### Exercise objective
Rewrite the entries below from the line containing "recontaminación a partir de la especificación" through the line containing "Podrá derivar y evaluar las medidas para", swapping "inversiones erróneas" for "inversiones innecesarias" and leaving everything else as it stands. Return only those lines.

<<<<

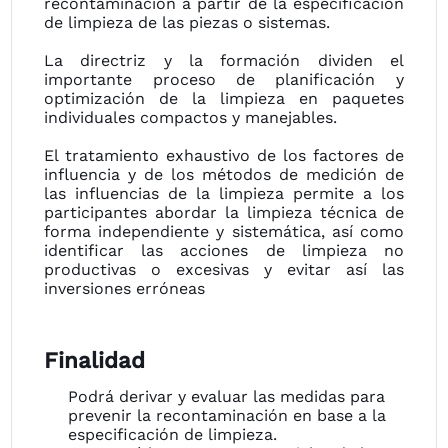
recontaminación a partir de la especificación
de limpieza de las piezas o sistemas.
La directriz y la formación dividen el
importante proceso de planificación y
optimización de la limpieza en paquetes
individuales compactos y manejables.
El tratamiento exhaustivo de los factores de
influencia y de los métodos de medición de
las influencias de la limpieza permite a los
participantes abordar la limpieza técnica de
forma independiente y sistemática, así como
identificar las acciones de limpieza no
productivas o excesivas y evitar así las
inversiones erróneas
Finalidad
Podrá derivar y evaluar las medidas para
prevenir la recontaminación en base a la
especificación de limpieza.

>>>>
<<<<

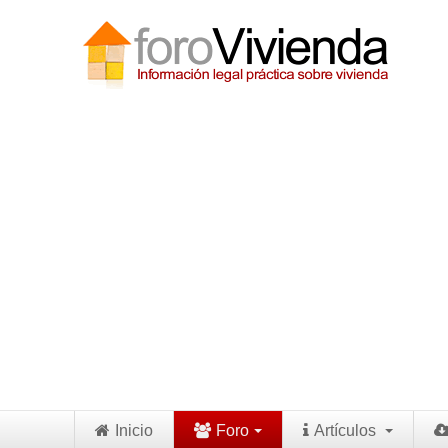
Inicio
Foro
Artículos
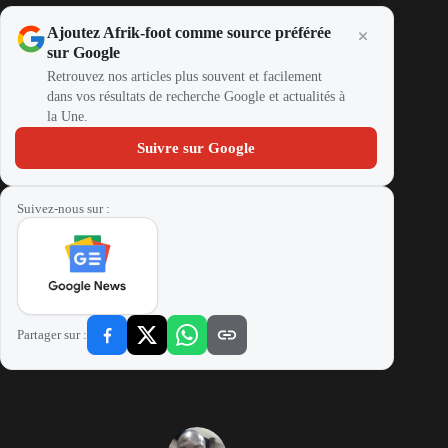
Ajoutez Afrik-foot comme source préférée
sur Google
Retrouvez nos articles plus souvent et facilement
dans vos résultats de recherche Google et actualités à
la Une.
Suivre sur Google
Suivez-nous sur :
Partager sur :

>>>>

### Output for this task
recontaminación a partir de la especificación
de limpieza de las piezas o sistemas.
La directriz y la formación dividen el
importante proceso de planificación y
optimización de la limpieza en paquetes
individuales compactos y manejables.
El tratamiento exhaustivo de los factores de
influencia y de los métodos de medición de
las influencias de la limpieza permite a los
participantes abordar la limpieza técnica de
forma independiente y sistemática, así como
identificar las acciones de limpieza no
productivas o excesivas y evitar así las
inversiones innecesarias
Finalidad
Podrá derivar y evaluar las medidas para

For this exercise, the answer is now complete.